Representative Burditt, speaking for the House Judiciary Committee, outlined H.28 on the floor and urged support after committee action.
“H28 begins a potentially multi‑year process of specifically adding language providing the option of an affirmation everywhere in the VSA in which there is references to an oath,” Burditt said, noting the bill covers Titles 1–10 and that future bills would address later titles. He said the committee’s amendment updates a few statutes changed in 2025, makes minor technical edits, and changes the effective date from July 1, 2025 to Jan. 1, 2027.
The bill’s text preserves the existing 1 V.S.A. § 127 provision that ‘oath’ includes affirmation, while adding explicit affirmation language to each statute that uses oath‑related language so a reader need not consult § 127. Burditt said the Judiciary committee voted 10–0–1 on the amendment and that witnesses from the Office of Legislative Counsel, the Secretary of State’s office and the House Committee on Environment had been heard in committee.
Burditt addressed an expressed concern in the building that the bill would eliminate swearing‑in entirely: “I don't believe that's gonna happen,” he said, adding that committee members raised the question and were told there was no intent to remove the swearing option.

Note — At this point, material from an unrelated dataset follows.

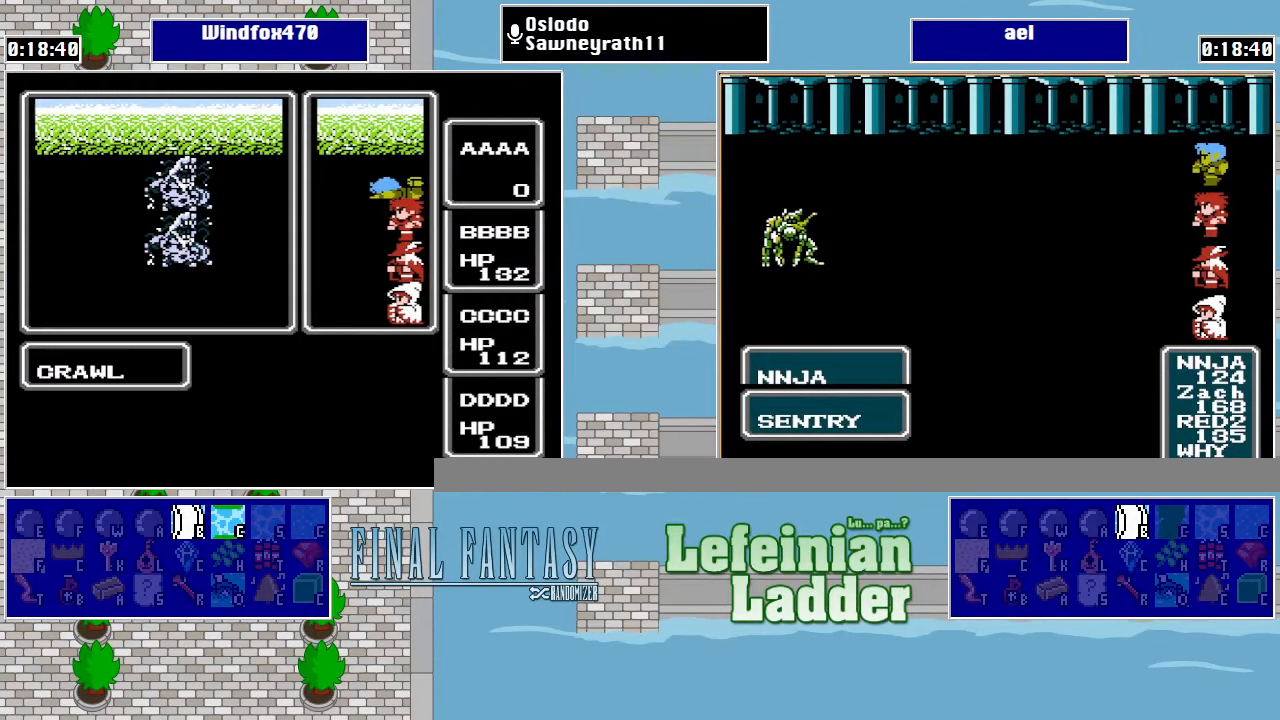
Gameplay with a controller (Nintendo layout); each line is a JSON object with the inputs held at the frame after it. "events" lists button and stick changes between this image and that frame as [ms after this image, input, new state], when the widget could be followed in between. Not read: L3 R3.
{"buttons": [], "events": []}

The chair put the committee’s recommendation to a voice vote. The ayes were recorded and the House amended H.28 as recommended; a subsequent voice vote ordered third reading.
What happens next: H.28, as amended, moves to third reading on the House floor. The amendment preserves existing affirmation language in 1 V.S.A. § 127 and explicitly adds affirmation wording across Titles 1–10; the change of effective date to Jan. 1, 2027 was noted on the floor.
Sources and provenance: Floor presentation and votes on H.28 (see House floor reading and committee remarks).